Records for this exercise below:
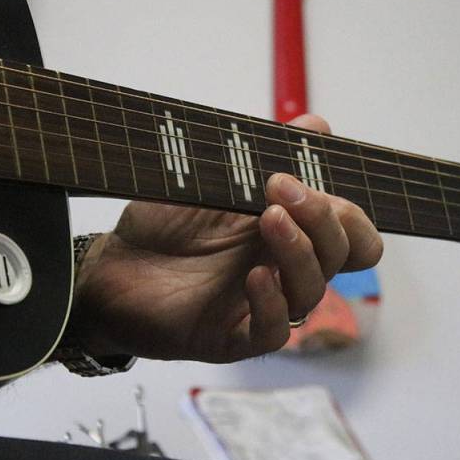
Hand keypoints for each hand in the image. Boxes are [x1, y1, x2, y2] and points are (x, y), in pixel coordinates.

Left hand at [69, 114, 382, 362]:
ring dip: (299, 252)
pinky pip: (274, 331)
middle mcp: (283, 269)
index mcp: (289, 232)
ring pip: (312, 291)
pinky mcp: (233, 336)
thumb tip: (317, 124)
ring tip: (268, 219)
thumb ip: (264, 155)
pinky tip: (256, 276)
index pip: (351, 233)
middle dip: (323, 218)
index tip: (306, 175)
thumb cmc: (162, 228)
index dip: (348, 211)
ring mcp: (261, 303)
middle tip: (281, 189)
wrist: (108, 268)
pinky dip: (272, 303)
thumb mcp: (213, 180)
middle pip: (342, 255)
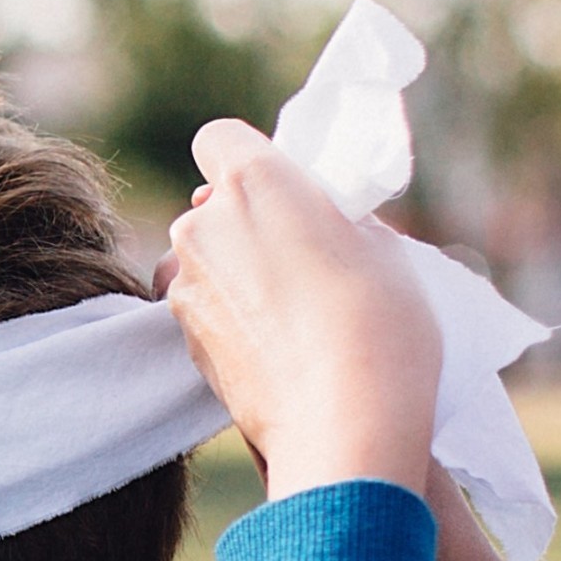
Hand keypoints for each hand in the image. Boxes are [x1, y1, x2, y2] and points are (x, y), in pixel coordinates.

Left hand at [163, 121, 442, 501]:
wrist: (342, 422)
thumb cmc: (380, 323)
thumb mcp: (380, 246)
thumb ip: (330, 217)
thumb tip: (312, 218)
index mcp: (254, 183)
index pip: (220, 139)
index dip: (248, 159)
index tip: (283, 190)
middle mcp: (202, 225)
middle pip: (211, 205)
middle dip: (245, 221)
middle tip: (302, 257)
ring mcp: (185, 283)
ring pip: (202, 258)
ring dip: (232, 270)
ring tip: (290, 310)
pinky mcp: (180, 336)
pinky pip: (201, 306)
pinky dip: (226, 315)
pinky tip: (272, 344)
End of Records for this exercise.
Each line that includes "index" counts once; state how many such lines the listing has, with no other words.

8